David Abel: Any final thoughts?

Maria Hummer: Although I wouldn't term this a sleeper issue, I feel the issue of affordable housing is of primary importance in the city. It has not received as much attention as other significant issues such as transportation matters, sewer capacity, and air quality; however, I believe that working towards solving what some call the affordable housing crisis should be a primary goal of 1989.

Progress towards the solution can best be made through a working together of the public and private sectors--not just on a citywide, but on a region wide basis--to address this complex problem.

Leon Whiteson: My feeling is that Los Angeles is continuing in its makeshift way of action and reaction without knowing or understanding what is happening to it, and what is happening to regional metropolises all over the world. In the last decades since World War II, the world has developed into a network of regional metropolises that trade and react with one another.

But we do not have an intellectual grasp at how the situation of L.A. relates to what has happened globally; decisions made in Tokyo could change everything that happens here, yet we still look from an extremely localized perspective. We can't even think regionally within Southern California! Therefore, while Los Angeles prides itself of being part of this mythical entity, the Pacific Rim, we do not think of how Los Angeles relates as a power center in relation to other power centers, and what the implications are for itself in doing that.

L.A. has always been a makeshift city, designed not to get in people's way. People could go about, make their livings and enjoy themselves without even having to look at the city or notice the streets. You look at the mountains, perhaps. None of our leaders have the--1 wouldn't say intelligence--but the intellectual capacity to frame this and say: L.A. is now a big boy in a very different world than used to be, and we have political structures and social structures and attitudes that are ante-diluvian.

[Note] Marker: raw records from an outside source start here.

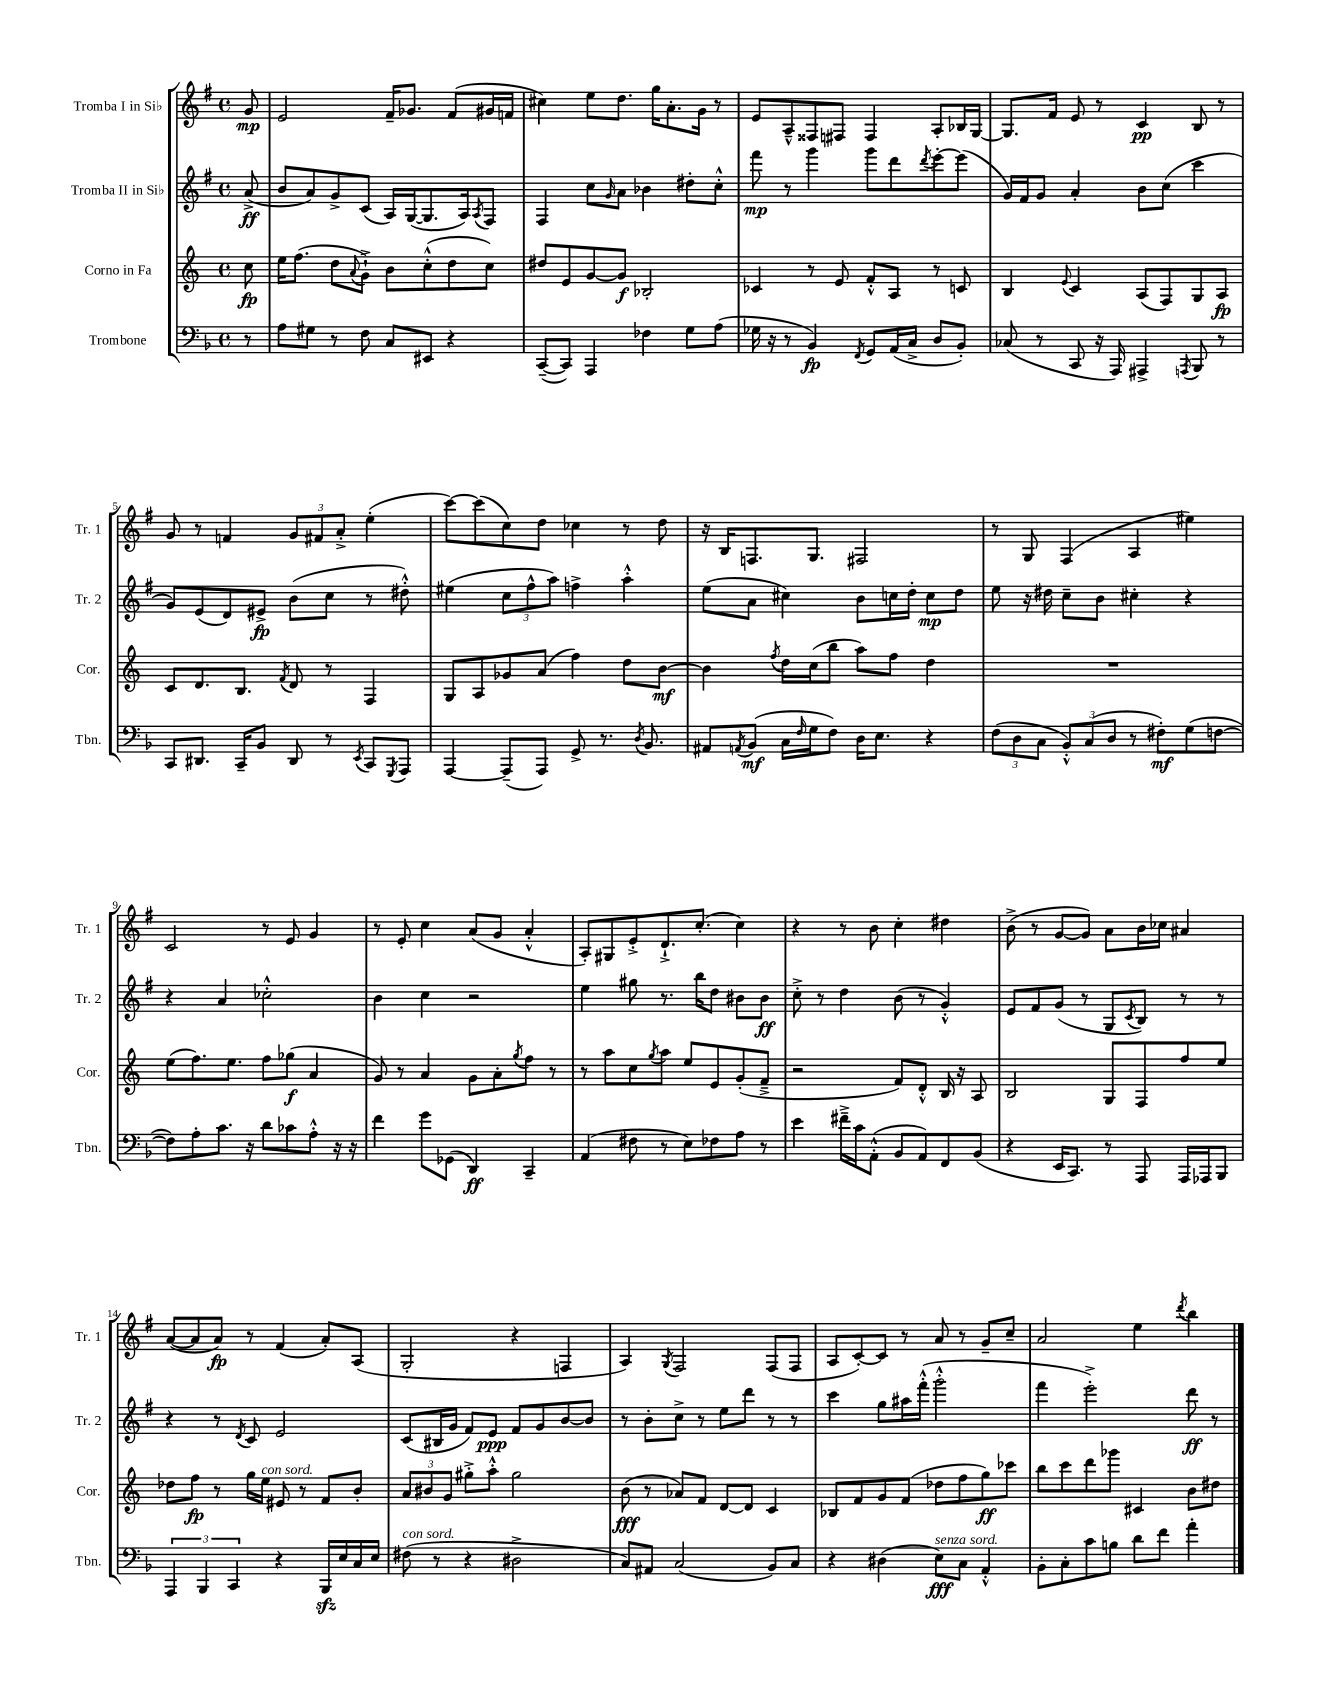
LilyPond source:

<<
\new StaffGroup <<
\new Staff = "s0" \with { instrumentName = "Tromba I in Sib" shortInstrumentName = "Tr. 1" } {
    \clef treble \key g \major \defaultTimeSignature \time 4/4 \partial 8
    g'8\mp |
    e'2 fis'16-- ges'8. fis'8( gis'16 f'16 |
    cis''4) e''8 d''8. g''16 a'8.-. g'16 r8 |
    e'8 a8---^ fisis8 fis8 fis4 a8-. bes16 g16~ |
    g8. fis'16 e'8 r8 c'4\pp b8 r8 |
    g'8 r8 f'4 \tuplet 3/2 { g'8 fis'8 a'8-.-> } e''4-.( |
    c'''8~) c'''8( c''8) d''8 ces''4 r8 d''8 |
    r16 b16 f8. g8. fis2 |
    r8 g8 fis4( a4 eis''4) |
    c'2 r8 e'8 g'4 |
    r8 e'8-. c''4 a'8( g'8 a'4-.-^ |
    a8-.) gis8 e'8-.-> d'8.-!-> c''8.-.( c''4) |
    r4 r8 b'8 c''4-. dis''4 |
    b'8->( r8 g'8~ g'8) a'8 b'16 ces''16 ais'4 |
    a'8~( a'8 a'8\fp) r8 fis'4( a'8-.) a8( |
    g2-. r4 f4 |
    a4) \acciaccatura { g8 } fis2 fis8( fis8 |
    a8 c'8~-.) c'8 r8 a'8 r8 g'8-- c''8-- |
    a'2 e''4 \acciaccatura { d'''8 } b''4 \bar "|." |
}
\new Staff = "s1" \with { instrumentName = "Tromba II in Sib" shortInstrumentName = "Tr. 2" } {
    \clef treble \key g \major \defaultTimeSignature \time 4/4 \partial 8
    a'8->\ff( |
    b'8 a'8) g'8-> c'8( a16) g16~( g8. a16) \acciaccatura { a8 } fis8 |
    fis4 c''8 \grace { g'16 } a'8 bes'4 dis''8-. c''8-.-^ |
    fis'''8\mp r8 g'''4 g'''8 d'''8 \acciaccatura { d'''8 } e'''8~-. e'''8( |
    g'16) fis'16 g'8 a'4-. b'8 c''8( c'''4 |
    g'8) e'8( d'8) eis'8->\fp b'8( c''8 r8 dis''8-.-^) |
    eis''4( \tuplet 3/2 { c''8 fis''8-^ a''8) } f''4-> a''4-.-^ |
    e''8( a'8 cis''4) b'8 c''16 d''16-. c''8\mp d''8 |
    e''8 r16 dis''16 c''8-- b'8 cis''4-. r4 |
    r4 a'4 ces''2-.-^ |
    b'4 c''4 r2 |
    e''4 gis''8 r8. b''16 d''8 bis'8 bis'8\ff |
    c''8-.-> r8 d''4 b'8( r8 g'4-.-^) |
    e'8 fis'8 g'8( r8 g8 \acciaccatura { c'8 } b8) r8 r8 |
    r4 r8 \acciaccatura { d'8 } c'8 e'2 |
    c'8( bis16 g'16 fis'8) e'8\ppp fis'8 g'8 b'8~ b'8 |
    r8 b'8-. c''8-> r8 e''8 d'''8 r8 r8 |
    c'''4 g''8 ais''16 fis'''16-.-^( g'''2-.-^ |
    fis'''4 e'''2-.->) d'''8\ff r8 \bar "|." |
}
\new Staff = "s2" \with { instrumentName = "Corno in Fa" shortInstrumentName = "Cor." } {
    \clef treble \key c \major \defaultTimeSignature \time 4/4 \partial 8
    c''8\fp |
    e''16 f''8.( d''8 \appoggiatura { a'8 } g'8-!->) b'8 c''8-.-^( d''8 c''8) |
    dis''8 e'8 g'8~ g'8\f bes2-. |
    ces'4 r8 e'8 f'8-.-^ a8 r8 c'8 |
    b4 \appoggiatura { e'8 } c'4 a8( f8) g8 a8\fp |
    c'8 d'8. b8. \acciaccatura { f'8 } d'8 r8 f4 |
    g8 a8 ges'8 a'8( f''4) d''8 b'8~\mf |
    b'4 \acciaccatura { f''8 } d''16 c''16( b''8 a''8) f''8 d''4 |
    R1 |
    e''8( f''8.) e''8. f''8 ges''8\f( a'4 |
    g'8) r8 a'4 g'8 a'8-. \acciaccatura { g''8 } f''8 r8 |
    r8 a''8 c''8 \acciaccatura { g''8 } a''8 e''8 e'8 g'8-.( f'8---> |
    r2 f'8) d'8-.-^ b16 r16 a8 |
    b2 g8 f8 f''8 e''8 |
    des''8 f''8\fp r8 g''16 e''16^\markup { \italic "con sord." } eis'8 r8 f'8 b'8-. |
    \tuplet 3/2 { a'8 bis'8 g'8 } gis''8-.-> a''8-.-^ gis''2 |
    b'8\fff( r8 aes'8) f'8 d'8~ d'8 c'4 |
    bes8 f'8 g'8 f'8( des''8 f''8 g''8\ff) ces'''8 |
    b''8 c'''8 d'''8 ges'''8 cis'4 b'8 dis''8 \bar "|." |
}
\new Staff = "s3" \with { instrumentName = "Trombone" shortInstrumentName = "Tbn." } {
    \clef bass \key f \major \defaultTimeSignature \time 4/4 \partial 8
    r8 |
    a8 gis8 r8 f8 c8 eis,8 r4 |
    c,8~--( c,8) a,,4 fes4 g8 a8( |
    ges16 r16 r8 bes,4\fp) \acciaccatura { f,8 } g,8 a,16( c16-> d8 bes,8-.) |
    ces8( r8 c,8 r16 a,,16) ais,,4-> \acciaccatura { a,,8 } bes,,8 r8 |
    c,8 dis,8. c,16-- bes,8 dis,8 r8 \acciaccatura { e,8 } c,8 \acciaccatura { g,,8 } a,,8 |
    a,,4~ a,,8--( a,,8) g,8-> r8. \acciaccatura { d8 } bes,8. |
    ais,8 \acciaccatura { a,8 } bes,8\mf( c16 \grace { f16 } g16 f8) d16 e8. r4 |
    \tuplet 3/2 { f8( d8 c8 } \tuplet 3/2 { bes,8-.-^) c8( d8 } r8 fis8-.\mf) g8( f8~ |
    f8) a8-. c'8. r16 d'8 ces'8 a8-.-^ r16 r16 |
    f'4 g'8 ges,8( d,4\ff) c,4-- |
    a,4( fis8 r8 e8) fes8 a8 r8 |
    e'4 fis'16---> c'16 a,8-.-^( bes,8 a,8) f,8 bes,8( |
    r4 e,16 c,8.) r8 a,,8 a,,16 aes,,16 bes,,8 |
    \tuplet 3/2 { a,,4 bes,,4 c,4 } r4 bes,,16\sfz e16 c16 e16 |
    fis8^\markup { \italic "con sord." }( r8 r4 dis2-> |
    c8) ais,8 c2( bes,8) c8 |
    r4 dis4( e8\fff^\markup { \italic "senza sord." }) c8 a,4-.-^ |
    bes,8-. c8-. c'8 b8 d'8 f'8 a'4-. \bar "|." |
}
>>
>>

We need to understand much more about the city than we even begin to know. We have used buzz words like design, urban design, linkages. I’m as much in favor of urban design as anybody else, but we don't know what that really means. Not even architects or urban designers quite know what they're talking about. Every economy is vulnerable to every other, yet we talk about very local kinds of situations, and that makes us deal with problems in a series of makeshifts, which may or may not work. The community planning advisory committees, for instance, have been set up as a kind of makeshift solution. Maybe L.A. will survive through this series of make-shifts and maybe it won't, but I'm doubtful. Such limited perspectives don't work that well in the world we now live in.